I had a Spider III 15w and it handled 8s alright, but not great. I played an HT-5 and owned an HT-5R, and they handled the low end awesomely and just sound killer overall. FWIW, though, the regular 5 is better than the 5R IMHO. It sounded better, and at least the global EQ applies to the clean channel too, whereas with the 5R the clean channel only has a tone knob. The 5R is noisier, too. 

I just read your post about the 5 being too expensive. It's still worth looking into the HT-1. Andy James' video sounds good, and a cheap overdrive and/or EQ pedal would help tighten it up for the low F/E/etc.

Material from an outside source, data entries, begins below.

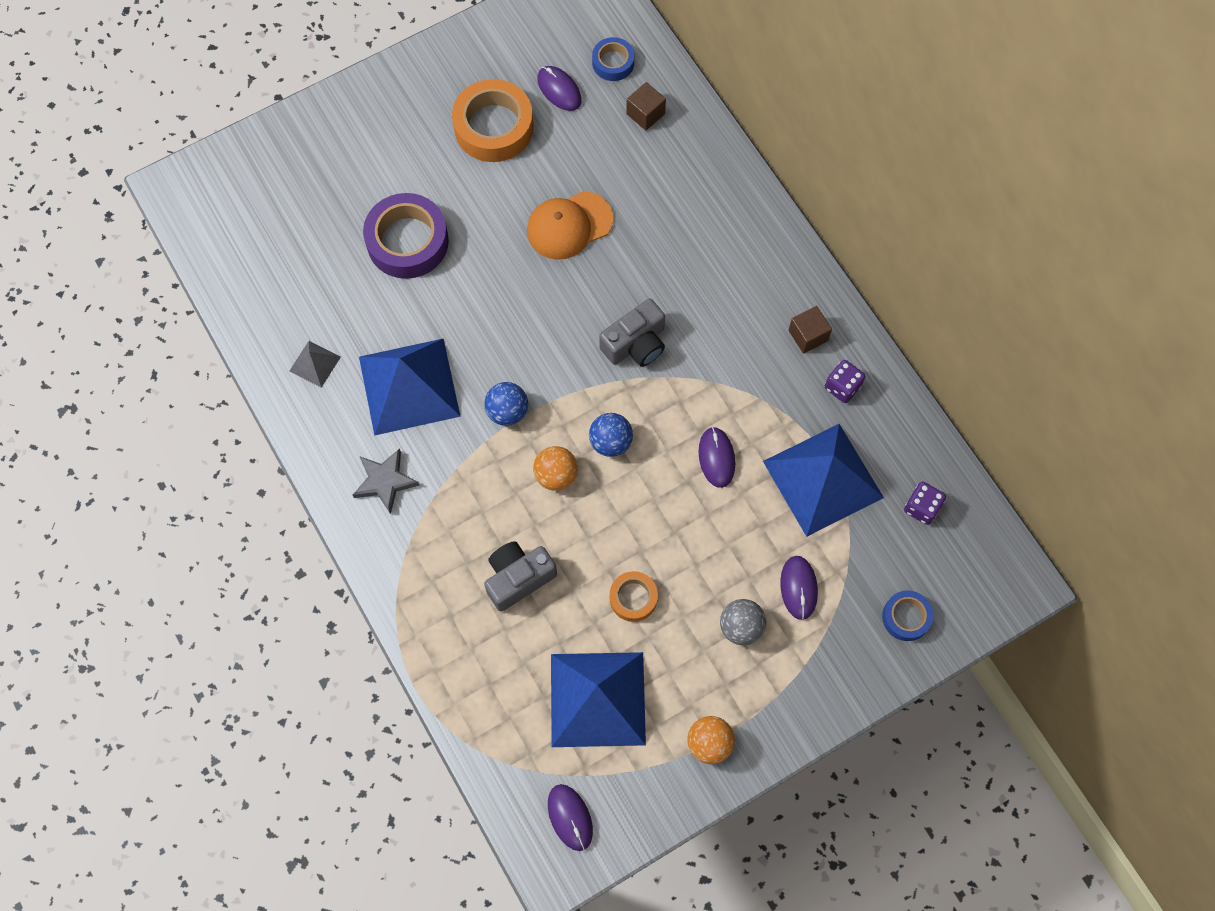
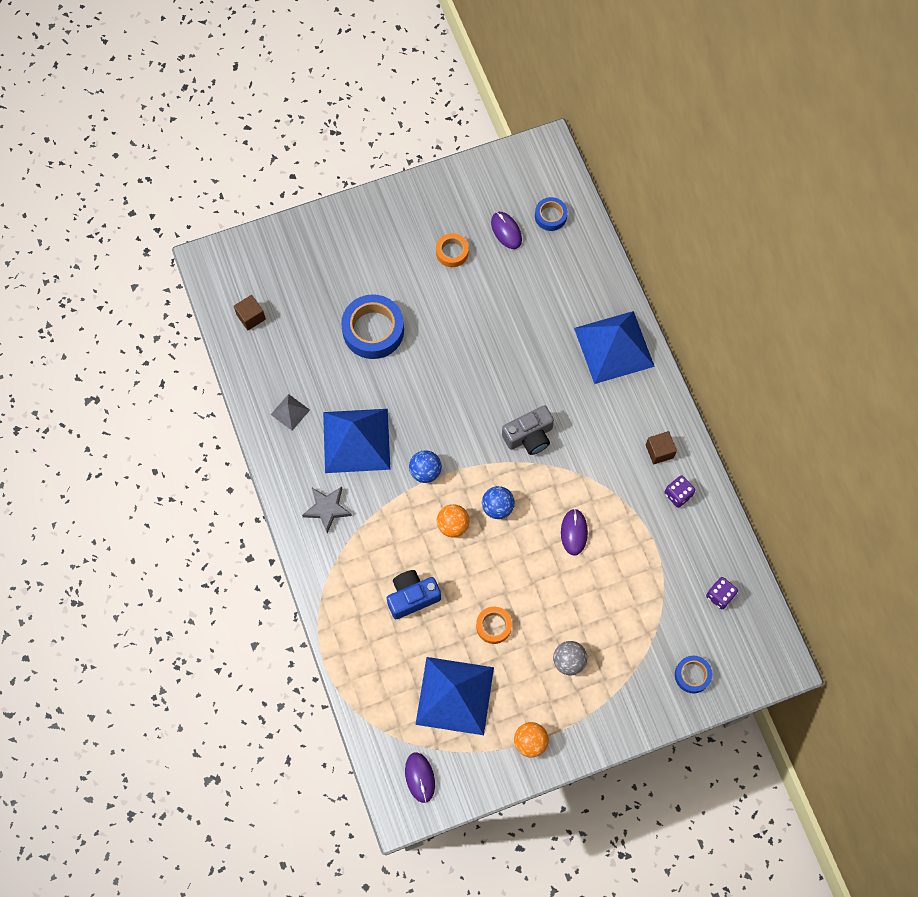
camera: 10 degrees right, 0 degrees up
purple tape [363,193,449,279] -> blue tape [341,294,404,359]
orange tape [452,79,534,162] -> orange tape [436,233,469,267], size x0.54
grey camera [484,541,557,611] -> blue camera [387,570,441,619]
orange cap [527,191,613,260] -> none
brown cube [626,82,666,130] -> brown cube moved to [234,295,266,330]
blue pyramid [763,424,884,537] -> blue pyramid moved to [574,311,655,384]
purple mouse [780,556,818,620] -> none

Anyway, you said full-blown practice amp. And the Spider I had wasn't the best. I think the Roland Cube 20XL would be a good bet, those amps have great reputations and are what I'm looking into.


----------



## All_¥our_Bass (Dec 15, 2012)

Gram negative said:


> I was under the impression, that if you plug in anything other than a six string, there would be a rip in the time/space continuum. Unicorns would escape portals, nazi zombies, the earth will implode....and yes..speakers would blow.


A resonance cascade is an exceptionally unlikely scenario.


----------



## Estilo (Dec 16, 2012)

Thanks for the input guys. For those using the HT-1, do you guys get by just fine without a 3 band EQ? It's only 10% more than the Cube20 but that single tone knob has been keeping me away so far. 



Floppystrings said:


> LePou Plugins



You have to use them on a digital audio workstation/ editor yeah? I'm not very experienced with them, have only used Audacity so far. Do they work on Audacity and are there other free DAW's to recommend?


----------